## Records
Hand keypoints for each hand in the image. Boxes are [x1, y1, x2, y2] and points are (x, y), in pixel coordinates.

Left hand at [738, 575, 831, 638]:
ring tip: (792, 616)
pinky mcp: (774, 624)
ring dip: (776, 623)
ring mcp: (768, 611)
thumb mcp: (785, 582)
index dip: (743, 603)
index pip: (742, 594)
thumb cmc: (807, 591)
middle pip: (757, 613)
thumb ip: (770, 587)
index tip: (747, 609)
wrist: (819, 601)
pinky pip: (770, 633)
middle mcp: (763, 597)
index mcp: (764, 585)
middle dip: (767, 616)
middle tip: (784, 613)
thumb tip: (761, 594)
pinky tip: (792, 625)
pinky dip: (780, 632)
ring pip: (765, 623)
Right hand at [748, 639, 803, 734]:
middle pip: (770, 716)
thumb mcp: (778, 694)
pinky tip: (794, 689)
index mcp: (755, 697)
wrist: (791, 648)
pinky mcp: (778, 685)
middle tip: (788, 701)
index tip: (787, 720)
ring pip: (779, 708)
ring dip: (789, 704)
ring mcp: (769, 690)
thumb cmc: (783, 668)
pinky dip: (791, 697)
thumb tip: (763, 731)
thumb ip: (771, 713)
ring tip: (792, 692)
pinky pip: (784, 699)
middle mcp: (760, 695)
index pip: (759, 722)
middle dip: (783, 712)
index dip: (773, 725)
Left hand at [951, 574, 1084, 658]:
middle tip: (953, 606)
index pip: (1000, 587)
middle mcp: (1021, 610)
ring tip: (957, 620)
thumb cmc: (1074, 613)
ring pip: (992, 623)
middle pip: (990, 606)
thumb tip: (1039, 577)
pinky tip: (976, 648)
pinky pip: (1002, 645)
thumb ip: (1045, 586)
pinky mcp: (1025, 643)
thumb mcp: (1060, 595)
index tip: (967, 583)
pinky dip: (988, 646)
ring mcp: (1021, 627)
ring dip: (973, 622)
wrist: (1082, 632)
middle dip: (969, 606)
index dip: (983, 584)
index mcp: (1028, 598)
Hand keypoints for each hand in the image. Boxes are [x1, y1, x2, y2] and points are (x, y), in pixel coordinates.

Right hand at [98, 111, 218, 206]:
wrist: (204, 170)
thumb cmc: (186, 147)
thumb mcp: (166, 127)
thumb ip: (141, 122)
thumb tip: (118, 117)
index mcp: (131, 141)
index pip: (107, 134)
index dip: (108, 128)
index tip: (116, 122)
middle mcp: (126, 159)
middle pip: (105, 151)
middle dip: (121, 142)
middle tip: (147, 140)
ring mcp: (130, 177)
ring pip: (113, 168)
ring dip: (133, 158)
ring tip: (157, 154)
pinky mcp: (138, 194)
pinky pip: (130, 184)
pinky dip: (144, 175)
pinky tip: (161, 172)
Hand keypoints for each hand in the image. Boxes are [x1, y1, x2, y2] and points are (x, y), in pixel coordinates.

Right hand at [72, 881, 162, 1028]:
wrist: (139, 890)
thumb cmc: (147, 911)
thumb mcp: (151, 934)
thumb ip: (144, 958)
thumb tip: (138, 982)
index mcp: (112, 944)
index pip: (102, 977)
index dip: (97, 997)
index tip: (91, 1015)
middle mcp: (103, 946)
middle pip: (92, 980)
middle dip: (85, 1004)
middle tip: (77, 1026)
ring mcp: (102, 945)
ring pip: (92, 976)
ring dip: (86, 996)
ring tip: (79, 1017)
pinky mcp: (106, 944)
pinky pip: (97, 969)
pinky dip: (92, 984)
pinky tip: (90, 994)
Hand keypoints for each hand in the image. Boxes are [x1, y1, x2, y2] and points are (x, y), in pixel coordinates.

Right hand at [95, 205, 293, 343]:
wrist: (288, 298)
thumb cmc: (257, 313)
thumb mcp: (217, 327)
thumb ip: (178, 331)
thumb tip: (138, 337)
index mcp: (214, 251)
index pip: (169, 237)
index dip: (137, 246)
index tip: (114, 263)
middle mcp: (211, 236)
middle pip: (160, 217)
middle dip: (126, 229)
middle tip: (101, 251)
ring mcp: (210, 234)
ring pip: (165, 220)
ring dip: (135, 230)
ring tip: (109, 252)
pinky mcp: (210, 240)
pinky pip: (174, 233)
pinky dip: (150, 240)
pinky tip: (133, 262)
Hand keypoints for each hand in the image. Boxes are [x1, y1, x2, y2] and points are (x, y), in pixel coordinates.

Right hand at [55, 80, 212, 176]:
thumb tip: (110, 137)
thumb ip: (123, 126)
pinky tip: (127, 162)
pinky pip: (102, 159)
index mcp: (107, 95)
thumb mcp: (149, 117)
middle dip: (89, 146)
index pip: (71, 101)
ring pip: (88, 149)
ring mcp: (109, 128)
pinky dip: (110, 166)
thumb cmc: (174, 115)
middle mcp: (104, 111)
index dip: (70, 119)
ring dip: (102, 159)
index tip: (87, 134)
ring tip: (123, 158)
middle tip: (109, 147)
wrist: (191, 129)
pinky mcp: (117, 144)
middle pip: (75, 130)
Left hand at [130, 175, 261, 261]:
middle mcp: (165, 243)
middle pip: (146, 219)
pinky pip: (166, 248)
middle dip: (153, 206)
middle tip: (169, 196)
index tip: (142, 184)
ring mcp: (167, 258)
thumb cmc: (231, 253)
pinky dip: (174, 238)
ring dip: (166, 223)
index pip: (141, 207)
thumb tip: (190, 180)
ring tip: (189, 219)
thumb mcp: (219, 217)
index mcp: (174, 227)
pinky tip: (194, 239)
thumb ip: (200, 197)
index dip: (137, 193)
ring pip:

## Your objective
Please give again the lines above between the line holding "thumb mcp: (166, 127)" and the line holding "index pip: (102, 977)", inclusive, exactly as they are and with nothing added.

## Answer area
thumb mcp: (166, 127)
thumb ip: (141, 122)
thumb tip: (118, 117)
index mcp: (131, 141)
index pip: (107, 134)
index dip: (108, 128)
index tip: (116, 122)
middle mcp: (126, 159)
middle pip: (105, 151)
middle dip: (121, 142)
middle tip: (147, 140)
ring mcp: (130, 177)
ring pip: (113, 168)
ring dip: (133, 158)
ring tip: (157, 154)
pinky mcp: (138, 194)
pinky pip: (130, 184)
pinky dip: (144, 175)
pinky tip: (161, 172)
Hand keypoints for each hand in the image. Boxes are [x1, y1, x2, y2] and points are (x, y), in pixel coordinates.

Right hand at [72, 881, 162, 1028]:
wrist: (139, 890)
thumb cmc: (147, 911)
thumb mcp: (151, 934)
thumb ip: (144, 958)
thumb tip: (138, 982)
index mcp: (112, 944)
index pip: (102, 977)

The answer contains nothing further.